The script has already been outlined, by no less a jurisprudential consultant than Ramsey Clark, who served as U.S. attorney general from 1967-69 under President Lyndon Johnson. Midway through the Bush-Cheney regime, Mr. Clark, among many others, called for impeaching the president and vice president—and a trio of subordinate evildoers:
- Donald H. Rumsfeld, ex-secretary of defense. He insists to this day that “enhanced interrogation”— waterboarding, for instance, a technique perfected by Tomás de Torquemada during the Spanish Inquisition of 1478—does not amount to torture.
- Condoleezza Rice, ex-national security adviser to the president. A recent member of the Chevron Oil Company’s board of directors and namesake of a company tanker ship, Ms. Rice plies the Republican Tea Party lecture circuit nowadays. Her fee for blathering bromides and platitudes is said to be $150,000 (€109,000) per performance.
- Mr. Gonzales, ex-attorney general who rubber-stamped specious raison d’êtres for military invasion, secret imprisonment, and torture. Known to his Secret Service detail as “Fredo” (after the hapless Corleone brother in the “Godfather” saga of American Mafiosi), Mr. Gonzales is today an unemployed lawyer. He last surfaced in newspaper headlines in December 2008 when he told the Wall Street Journal that he was busy writing a memoir, though he had not yet mustered interest from book agents or publishers.

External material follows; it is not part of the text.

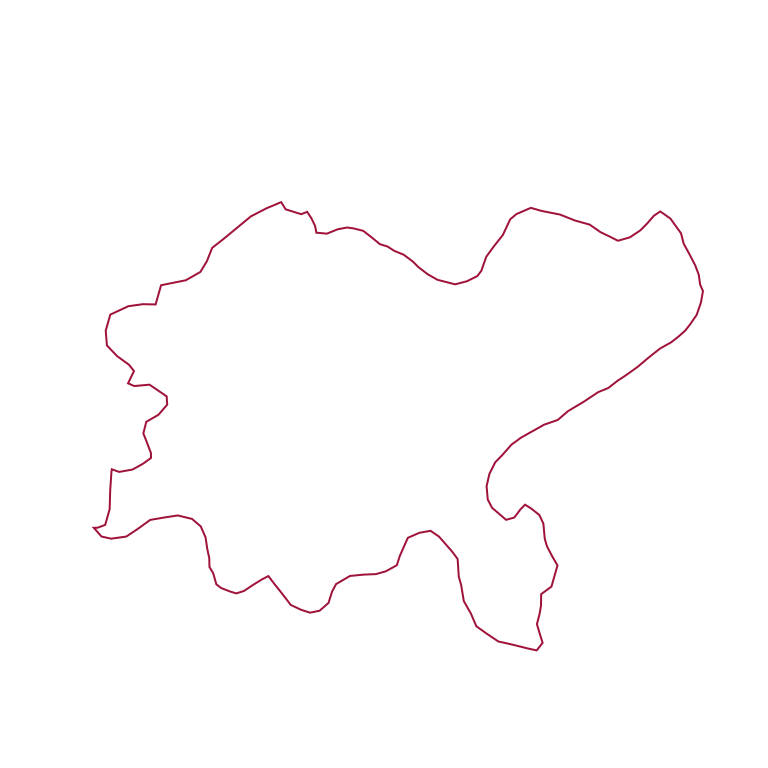 the district of Imishli District, İmişli, Azerbaijan, rotated 286°
{"feature_id": "54616110B47039748407948", "entity_name": "Imishli District", "entity_type": "district", "adm_level": 2, "iso_a3": "AZE", "parent_name": "Azerbaijan", "parent_adm1": "İmişli", "projection": "equal_earth", "projection_center": [48.045, 39.875], "detail": "fine", "context": "isolated", "style": "outline", "palette": "rose", "viewbox_px": 768, "rotation_deg": 286, "n_neighbors": 0, "source": "geoboundaries", "source_scale": "gbopen_adm2", "svg_char_len": 2482}
<svg xmlns="http://www.w3.org/2000/svg" viewBox="0 0 768 768"><g transform="rotate(286 384 384)"><path d="M530.5,235.0L520.4,222.5L508.4,209.8L479.1,189.7L467.5,181.3L453.2,179.9L441.1,176.6L429.1,164.9L417.5,142.5L413.3,142.5L397.5,142.5L394.3,130.3L388.3,116.8L375.3,101.8L358.6,101.8L344.7,107.0L337.3,119.6L332.2,133.6L327.5,140.1L314.1,137.8L313.2,144.4L318.7,158.8L312.2,178.5L304.4,181.3L292.3,175.7L282.1,165.9L270.1,166.3L265.9,169.6L253.4,179.0L248.7,180.4L240.9,174.3L232.5,165.9L226.5,153.7L227.0,145.9L224.5,146.2L206.4,150.1L188.0,154.8L171.7,154.8L166.9,148.3L165.8,144.7L159.5,154.5L160.1,164.3L166.3,178.3L176.4,186.9L188.9,196.7L194.6,208.5L200.8,222.0L201.4,236.7L196.6,247.1L187.3,254.8L176.7,259.6L168.5,264.0L159.9,266.7L155.0,272.0L145.3,278.0L143.0,283.6L142.1,293.2L142.0,299.7L146.4,306.4L154.0,312.8L162.5,320.5L167.5,325.8L161.1,334.4L156.0,341.6L148.9,351.3L145.9,355.2L144.1,366.6L143.8,375.9L148.3,384.6L158.3,391.0L170.2,391.3L178.5,393.1L190.1,404.2L195.2,417.1L199.0,428.6L204.4,437.3L213.3,446.3L223.1,446.6L242.7,449.3L250.7,459.0L255.7,469.2L252.5,478.9L247.1,487.3L241.8,495.5L236.1,503.0L219.4,509.0L212.0,513.6L197.4,520.5L187.3,530.8L176.6,539.5L172.4,551.3L168.0,564.9L168.8,577.6L169.4,594.8L170.0,604.1L170.2,604.3L178.9,607.8L188.7,601.4L195.3,597.2L206.3,596.9L214.3,596.0L225.3,593.0L235.4,600.8L257.4,600.8L264.9,593.0L272.9,585.4L279.5,581.2L293.7,575.7L300.9,569.4L304.8,560.0L306.9,552.9L301.1,549.7L291.6,546.1L287.1,538.8L294.8,522.0L301.5,515.6L314.0,510.8L326.7,510.1L339.4,512.5L348.3,517.3L360.8,523.2L370.2,530.5L377.9,538.1L389.1,549.2L397.3,560.9L408.7,568.4L421.7,580.6L435.3,592.2L442.0,600.7L451.7,607.8L459.4,614.4L470.4,623.1L480.6,629.9L486.7,634.2L494.2,639.6L503.3,648.6L510.6,653.9L518.3,658.8L525.4,661.7L536.6,665.5L549.6,666.2L561.2,665.0L566.7,660.5L575.7,656.5L583.8,650.5L593.3,641.5L601.6,633.3L610.7,628.0L617.0,620.0L622.0,613.7L626.0,602.0L620.2,597.1L610.8,592.7L602.4,588.1L592.7,579.9L586.2,569.4L588.1,559.4L589.6,550.4L593.9,537.8L593.8,522.4L595.4,506.5L593.8,487.7L593.8,476.6L583.8,464.4L577.0,459.9L560.1,457.2L546.7,451.7L534.4,447.2L519.8,446.4L513.5,444.0L505.7,435.5L499.4,424.9L498.9,406.7L501.5,395.8L505.9,384.7L509.6,378.1L513.7,367.3L514.8,357.2L517.1,349.6L517.3,341.5L521.2,332.5L525.5,321.9L525.2,312.1L524.3,305.5L520.0,296.9L512.8,287.7L510.8,277.3L517.1,274.1L523.3,268.5L528.3,262.7L524.4,257.6L524.8,241.3L530.5,235.0Z" fill="none" stroke="#9f1239" stroke-width="2"/></g></svg>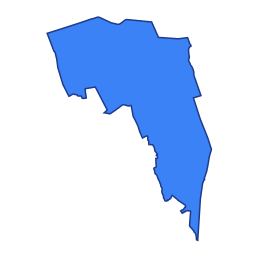 Stefan Cel Mare, Neamt, Romania, rotated 182°
{"feature_id": "2599482B75219303037693", "entity_name": "Stefan Cel Mare", "entity_type": "district", "adm_level": 2, "iso_a3": "ROU", "parent_name": "Romania", "parent_adm1": "Neamt", "projection": "albers", "projection_center": [26.525, 47.014], "detail": "fine", "context": "isolated", "style": "filled", "palette": "blue", "viewbox_px": 256, "rotation_deg": 182, "n_neighbors": 0, "source": "geoboundaries", "source_scale": "gbopen_adm2", "svg_char_len": 3584}
<svg xmlns="http://www.w3.org/2000/svg" viewBox="0 0 256 256"><g transform="rotate(182 128 128)"><path d="M161.4,237.8L161.6,237.8L162.1,237.7L162.6,237.6L163.3,237.4L164.7,236.8L165.8,236.4L169.0,235.5L178.9,231.7L192.1,226.9L212.1,219.8L212.0,219.6L204.7,202.2L203.7,201.3L203.4,200.8L202.7,198.2L201.6,194.2L200.2,185.8L194.5,169.1L188.2,157.7L187.4,157.9L186.9,158.2L186.5,158.6L184.2,160.0L183.2,159.9L182.7,159.7L180.1,159.4L179.6,158.5L179.0,158.3L177.4,158.2L176.8,158.3L175.7,158.1L174.9,156.3L174.5,156.0L173.4,156.0L172.5,156.2L171.3,156.3L170.7,156.6L171.8,162.3L172.2,165.7L172.0,165.8L162.1,167.8L149.4,145.3L152.3,142.4L152.1,142.4L150.5,142.1L149.5,142.0L147.4,141.6L146.9,141.5L146.0,141.8L140.6,145.8L139.6,146.9L139.2,146.9L133.8,151.3L128.3,150.0L127.7,150.1L125.6,150.6L123.2,139.8L123.0,139.4L120.9,135.7L118.9,131.9L118.1,130.2L117.6,129.0L117.3,128.1L117.3,127.9L116.7,126.6L116.3,125.0L113.2,118.5L111.9,119.2L111.2,119.6L110.0,120.3L109.4,120.5L108.4,120.8L108.3,120.6L108.0,120.1L107.7,116.5L107.3,116.2L107.1,116.1L107.0,115.9L106.9,115.6L106.8,114.6L106.7,112.9L106.5,112.1L104.9,112.2L102.6,112.0L102.3,111.4L101.1,109.5L100.4,106.5L100.4,106.1L99.3,104.9L98.8,104.2L98.2,103.6L97.8,103.2L97.6,102.8L97.7,102.5L98.4,102.3L98.8,101.7L98.5,101.5L97.5,100.7L97.5,98.8L99.1,98.6L98.9,95.0L98.5,90.8L98.5,90.4L98.6,90.0L99.5,89.4L100.4,89.1L100.7,88.5L100.8,88.1L100.5,87.5L100.1,86.7L99.3,83.3L97.8,82.2L97.7,82.1L96.6,79.5L96.4,78.9L95.7,77.4L94.9,76.1L94.1,74.0L93.8,73.4L93.6,73.1L93.3,72.1L93.2,71.4L93.1,71.0L93.0,70.6L92.3,69.7L92.1,69.3L92.0,69.2L91.9,68.7L91.8,68.2L91.7,67.8L91.7,67.6L91.9,67.1L92.0,66.5L91.9,65.7L91.9,65.2L91.8,64.8L91.5,63.8L91.0,62.8L90.8,62.4L90.5,62.1L90.4,61.8L90.1,61.2L90.2,60.6L90.2,60.1L90.0,59.5L89.8,59.1L89.3,58.3L89.1,58.0L89.0,57.5L88.5,56.5L86.9,56.4L86.7,56.3L86.5,56.7L86.3,57.0L85.9,57.4L85.4,57.1L85.0,57.6L84.0,58.3L82.9,59.0L82.6,59.8L82.3,60.9L82.1,61.3L81.6,61.9L81.4,62.2L76.0,58.2L75.8,57.7L68.1,52.9L67.7,51.7L68.0,50.5L68.5,50.6L68.9,49.9L69.5,49.0L69.8,48.5L70.3,48.3L70.8,48.2L72.5,46.9L72.0,46.3L71.3,45.2L70.6,44.8L70.5,45.0L70.2,45.2L69.7,45.3L69.1,45.7L69.2,45.8L69.1,46.0L68.7,46.1L68.4,46.4L68.1,46.4L68.0,46.7L67.7,46.7L67.4,47.0L67.0,47.2L66.2,47.2L65.7,47.4L64.7,47.4L64.4,47.3L64.2,47.4L63.9,47.3L63.1,47.3L62.7,47.1L62.5,46.8L63.1,32.7L62.7,31.7L62.1,31.2L61.3,30.3L60.5,29.5L60.0,28.8L59.3,28.1L58.7,27.6L58.6,27.1L58.4,26.4L57.9,26.2L57.6,26.0L57.2,25.4L57.0,24.9L56.8,24.4L56.5,24.0L55.9,21.3L55.8,19.8L55.7,18.9L55.4,18.5L54.8,18.4L54.4,18.2L53.2,59.6L51.7,73.4L51.7,73.8L51.3,76.0L51.1,76.3L50.8,77.3L50.5,78.3L50.2,78.4L49.6,79.4L50.0,79.8L50.0,80.3L49.7,81.2L49.1,83.3L48.2,86.3L47.7,88.0L47.7,88.3L47.7,88.8L47.6,89.2L47.2,91.2L47.0,93.1L46.9,93.2L45.8,101.7L45.7,101.8L45.7,102.4L45.5,102.8L45.5,103.2L44.8,105.9L44.5,107.0L43.9,109.7L48.0,121.0L56.1,139.4L63.7,160.4L56.2,162.9L61.2,175.7L62.3,178.7L63.8,182.2L64.3,186.6L64.9,188.6L66.2,191.3L67.6,193.0L68.3,194.8L69.9,197.7L69.9,198.0L69.5,199.1L69.4,199.9L69.3,200.3L69.2,200.4L69.2,201.7L69.4,202.3L69.6,202.3L69.6,202.8L69.6,203.2L69.8,204.5L70.0,205.4L70.1,207.0L70.1,207.4L70.3,208.2L70.0,209.4L69.6,210.6L69.0,211.4L68.3,211.6L67.9,211.9L68.0,212.9L68.6,213.6L69.0,213.9L71.6,220.4L80.8,218.9L100.7,219.6L108.1,234.8L125.7,235.9L130.2,236.2L132.3,236.3L133.5,236.3L133.8,236.2L134.1,236.1L134.6,235.8L135.8,234.9L137.4,233.5L139.4,232.0L139.9,231.7L140.3,231.5L141.0,231.3L142.2,231.3L144.2,231.7L148.4,232.5L151.5,233.8L159.2,237.1L160.9,237.7L161.4,237.8Z" fill="#3b82f6" stroke="#1e3a8a" stroke-width="1.5"/></g></svg>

Mr. Clark’s suggested bill of impeachment ticks off twenty alleged crimes, any of which could serve as predicate for prosecution under Article II, §4 of the Constitution: “The president, vice president, and all civil officers of the United States shall be removed from office on impeachment for, and conviction of, treason, bribery, or other high crimes and misdemeanors.”
The American corporate media—ever obedient to power, in accordance with journalistic “objectivity”—have ignored Mr. Clark’s case. Nevertheless, he persists in identifying “violations and subversions of the Constitution…in an attempt to carry out, with impunity, crimes against peace and humanity, and war crimes.”
Mr. Clark maintains that the Bush-Cheney gang “committed violations and subversions of the Constitution of the United States of America in an attempt to carry out with impunity crimes against peace and humanity and war crimes and deprivation of the civil rights…by assuming powers of an imperial executive unaccountable by law and by usurping powers of the Congress, the Judiciary, and those reserved to the people of the United States.”
Among Mr. Clark’s twenty accusations are these:
- Creation of a “secret and illegal wiretapping and spying operation” through the National Security Agency. (Calling Edward Snowden!)
- “[M]anipulating the media and foreign governments with false information…to create a climate of fear and [to] destroy opposition to U.S. wars of aggression and first-strike attacks.”
- “Authorizing, ordering and condoning assassinations, summary executions, kidnappings, secret and other illegal detentions of individuals, torture and physical and psychological coercion of prisoners to obtain false statements.
Now comes the Senate Intelligence Committee report, which will dovetail with Mr. Clark’s allegation of torture. And now comes opportunity for impeachment, at least by way of Hollywood portrayal.
Better late than never.
Thomas Adcock is America correspondent for CulturMag.